= Wilcherry Hill =

The Wilcherry Hill Project was originally a proposed iron ore mine and associated infrastructure on Eyre Peninsula, South Australia. It was proposed by Ironclad Mining Ltd which later merged with Trafford Resources to become Tyranna Resources. As of 2018, the Wilcherry Project is a joint venture between Alliance Resources (67.35%) and Tyranna Resources (32.65%). The venture is exploring for economic concentrations of any of gold, tin, copper, zinc, lead, silver, iron, bismuth, tungsten and uranium.

==Location==
The mine site is located approximately 40 km north of Kimba, on central Eyre Peninsula, South Australia. The mine site access road will extend south from the mine site to the township of Kimba.

==Mining and processing==
The project will consist of two mining stages:
- Stage 1A – open cut mining of high grade magnetite ore from four primary ore bodies and several associated satellite ore deposits. Processing of this ore will be through dry crushing and screening and dry magnetic separation.
- Stage 1B – mining and processing of mined and stockpiled lower grade ore using dry processing and an additional wet magnetic separation process.

==Product transport and export==
With a proposed full production rate of 2 million tonnes per annum and an identified resource of approximately 10 million tonnes, the projected operational life is anticipated to be five years.

Initially the ore was planned to be shipped from Port Adelaide via road, then rail freight. This plan has been abandoned in favour of exporting through Lucky Bay. The existing passenger ferry harbour there will require significant expansion to facilitate the transshipment of iron ore into Panamax or small Capesize vessels.

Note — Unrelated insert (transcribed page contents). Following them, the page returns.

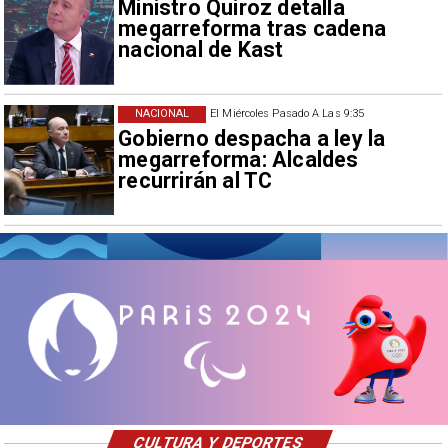
Ministro Quiroz detalla
megarreforma tras cadena
nacional de Kast
NACIONAL
El Miércoles Pasado A Las 9:35
Gobierno despacha a ley la
megarreforma: Alcaldes
recurrirán al TC
CULTURA Y DEPORTES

In August 2014, Ironclad announced that the company was considering selling direct-shipping ore from Wilcherry Hill to Whyalla-based iron ore exporter, Arrium.

==Environmental approvals==
Ironclad mining received federal environmental approval (with conditions) on 23 September 2011.

Conditions were set in response to the presence of two threatened species within the project area: the slender-billed thornbill and the malleefowl.